Weil die Ignoranz angeblich eine Himmelsmacht von unbesiegbarer Stärke ist, war man versucht, anzunehmen, daß die Nivellierung des mathematischen Unterrichtsniveaus nach unten an unseren Schulen von TIMSS (Third Mathematical Science Study), einem globalen Leistungsvergleich der mathematisch-naturwissenschaftlichen schulischen Leistungen, bei dem die deutschen Schüler sehr schlecht abschnitten, erwächst Unterstützung von außen. Der wegen der Kulturhoheit der Länder von Bundesländern wie Hessen stets unterdrückte nationale Wettbewerb wurde durch einen internationalen ersetzt.

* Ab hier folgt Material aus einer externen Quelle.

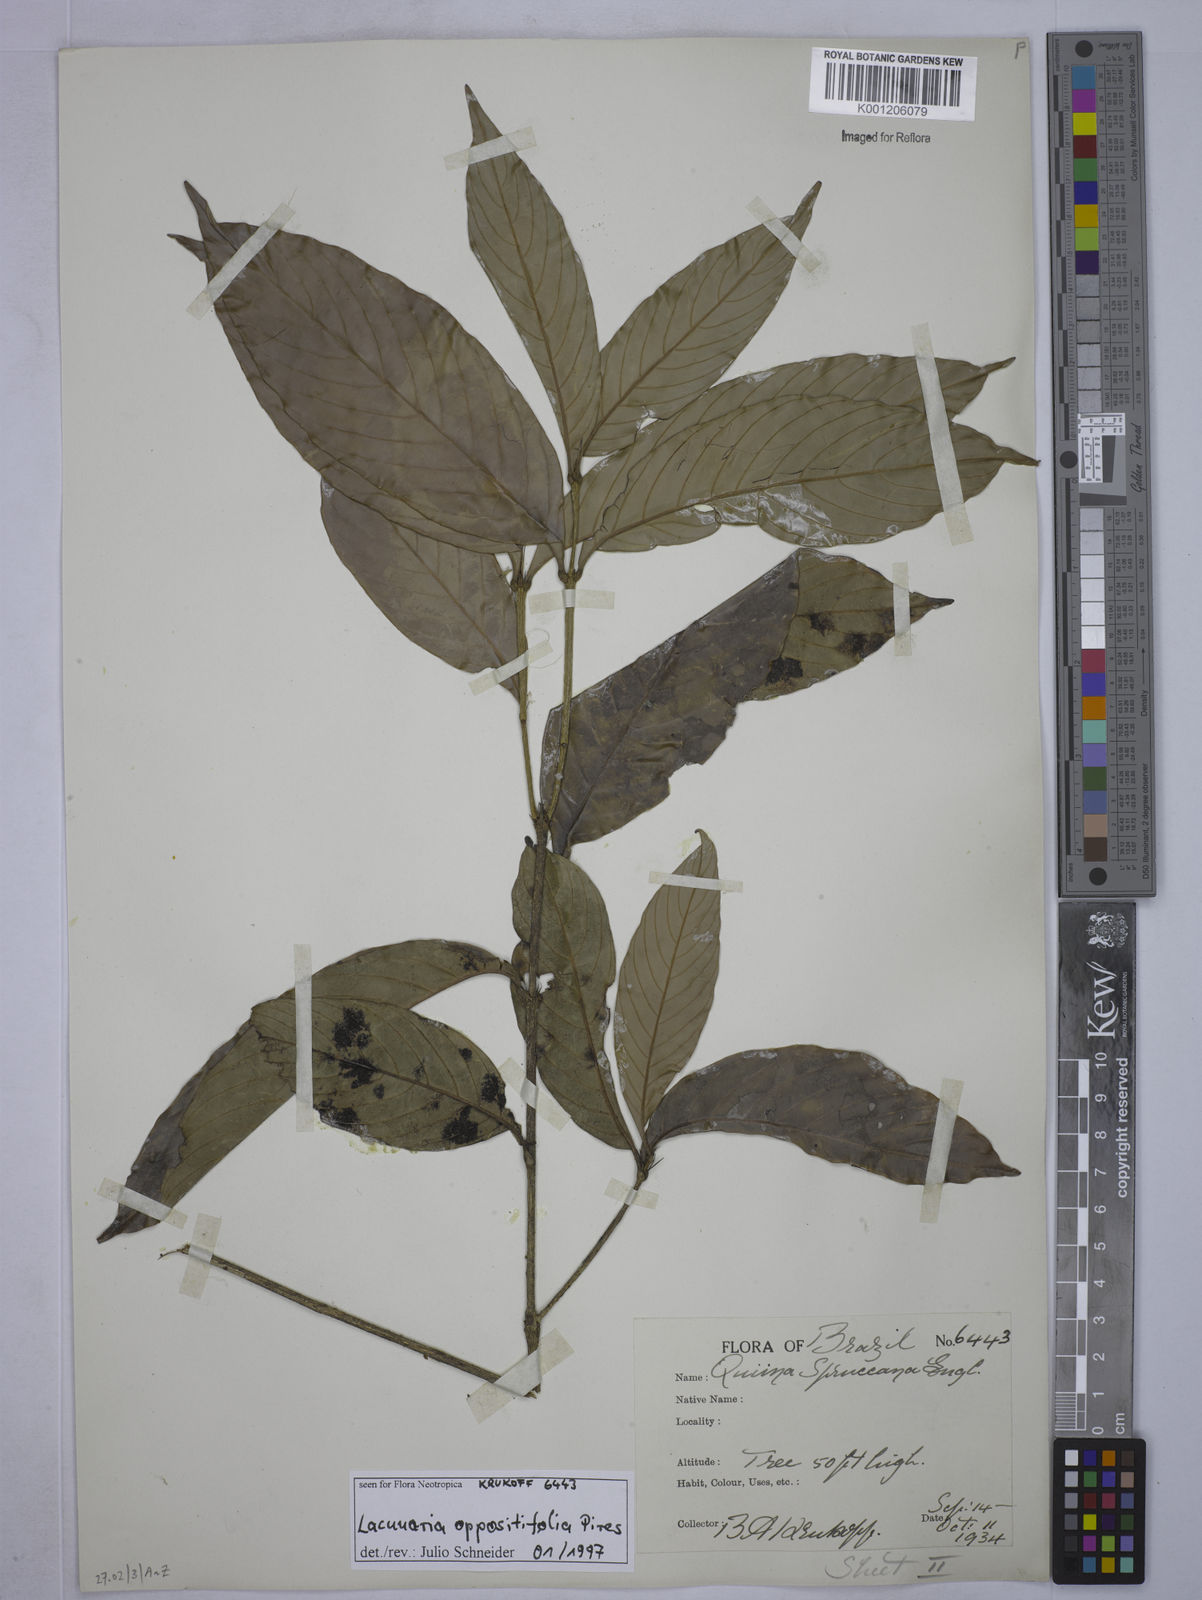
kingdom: Plantae
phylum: Tracheophyta
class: Magnoliopsida
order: Malpighiales
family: Quiinaceae
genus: Lacunaria
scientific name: Lacunaria oppositifolia
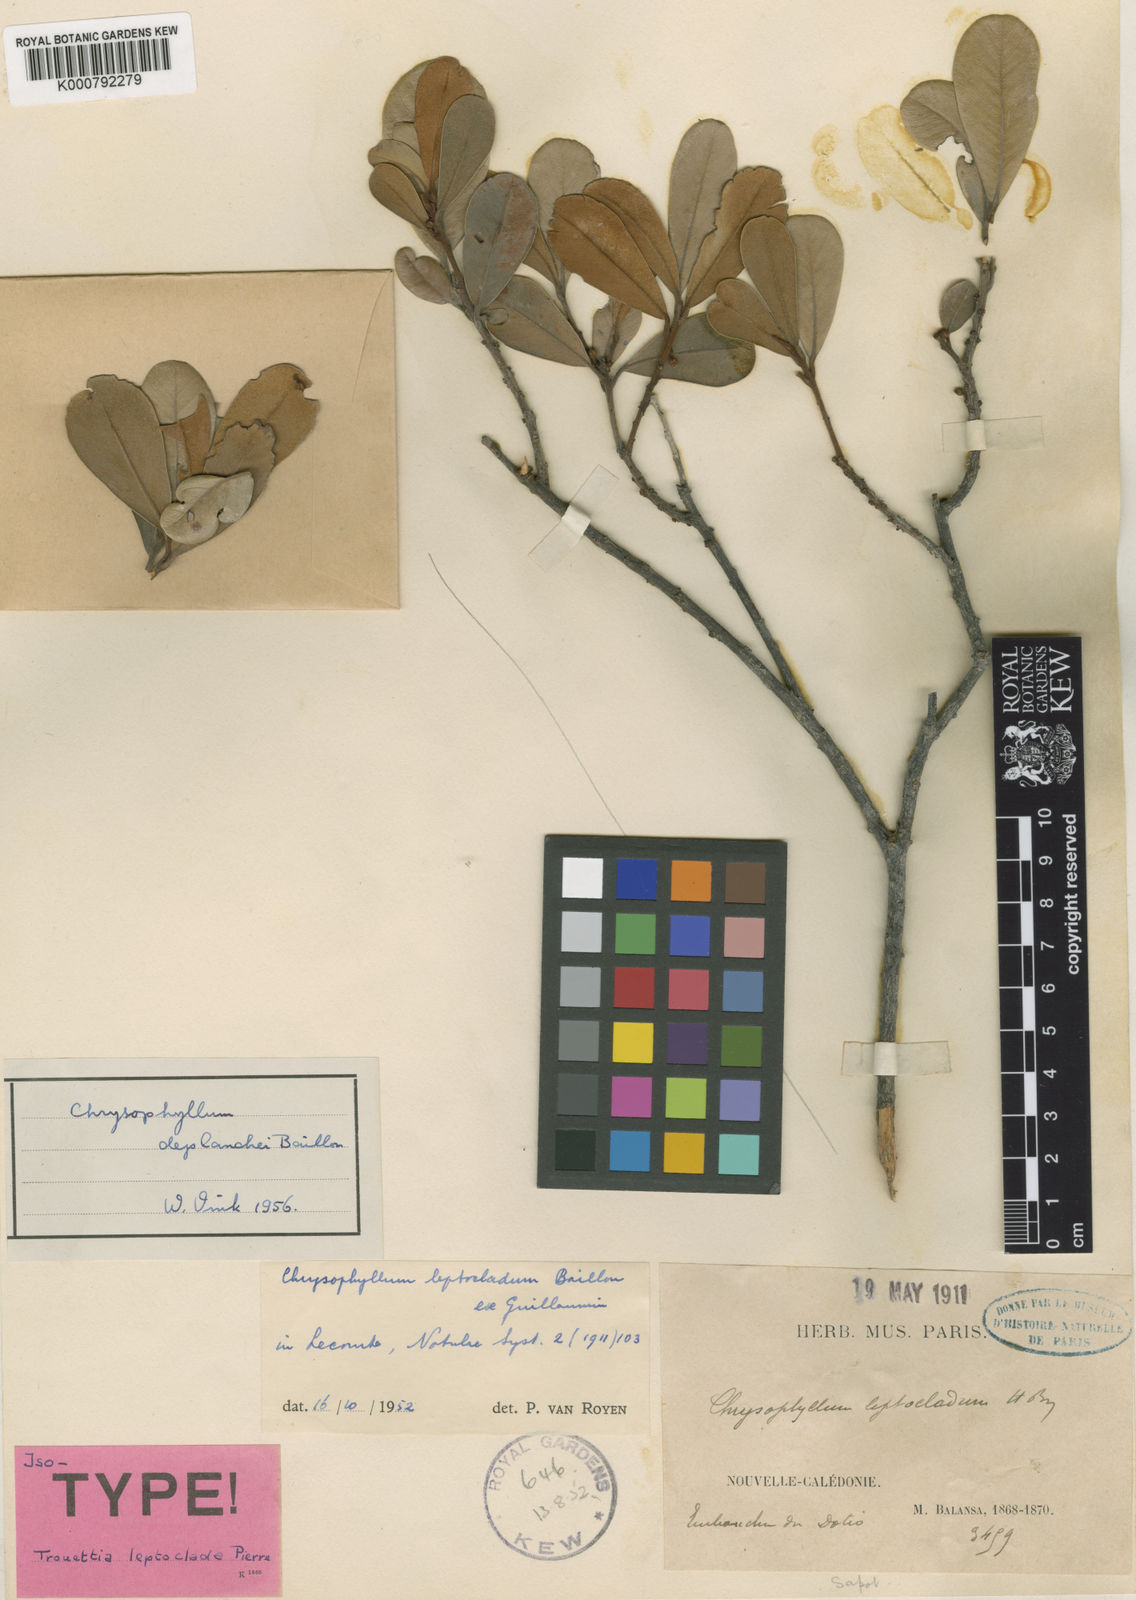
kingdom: Plantae
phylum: Tracheophyta
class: Magnoliopsida
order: Ericales
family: Sapotaceae
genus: Pycnandra
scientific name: Pycnandra deplanchei
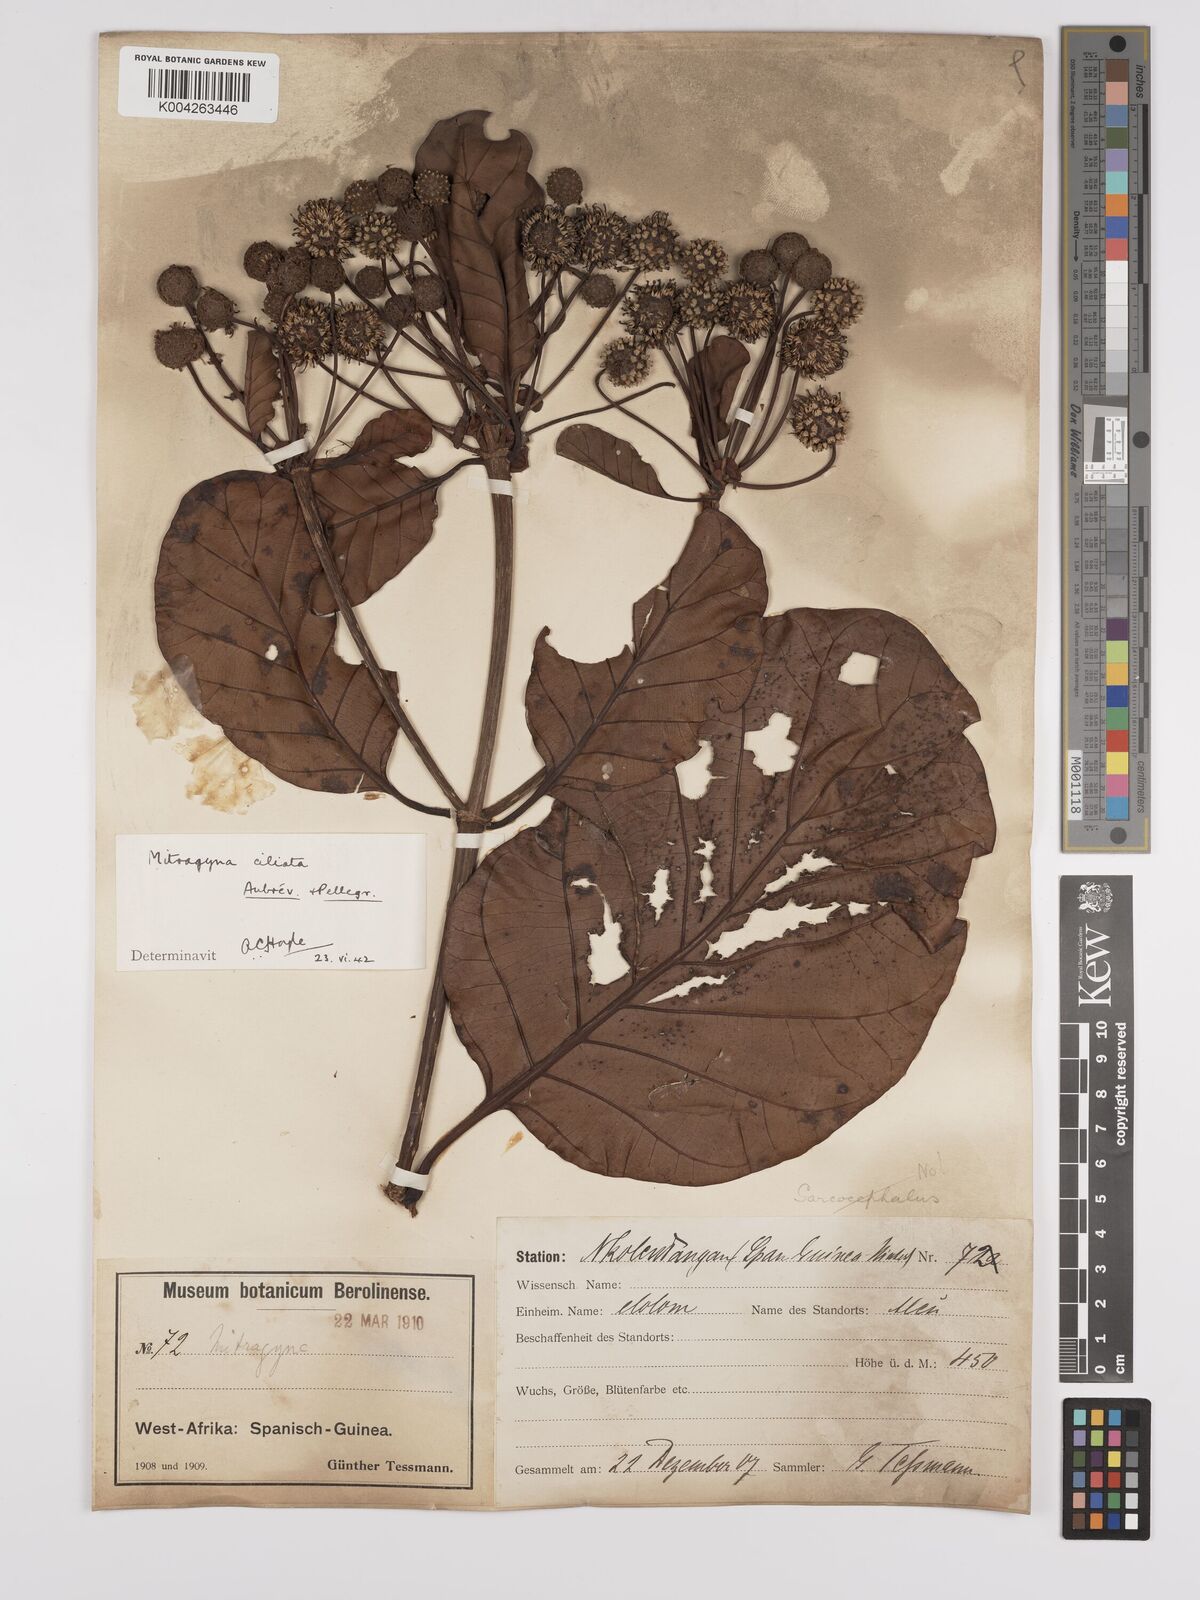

Und der erlaubte Rückschlüsse auf das Niveau des Mathematikunterrichts der einzelnen Bundesländer und Schulformen. Als Folge des schlechten Abschneidens nicht nur der Schüler von Gesamtschulen, sondern auch der Oberstufenschüler, ist eine Art mathematischer “Sputnikschock” eingetreten. Es wird heftig über die Ursachen (einige bisher ungenannte systemtypische für Hessen wurden oben beschrieben) und über geeignete Gegenmaßnahmen gestritten. Enzensberger hat zu dieser Diskussion, ohne TIMSS zu erwähnen, den äußerst wichtigen gesamtgesellschaftlichen Aspekt der Beschäftigung mit der Mathematik hinzugefügt. Man muß jetzt gut aufpassen, daß nicht diejenigen, die die ganze Misere verursacht haben, nämlich eine unselige Allianz von sozialdemokratischen Kultuspolitikern, Bürokraten und Gesamtschulideologen, aus der Not eine Tugend macht und handlungsorientierten beziehungsweise fächerübergreifenden Unterricht als Heilmittel propagiert, während ein thematisch gut gegliederter, abstrahierender und schlußfolgernder Fachunterricht unter Einschluß wirklichkeitsnaher Anwendung nötig wäre.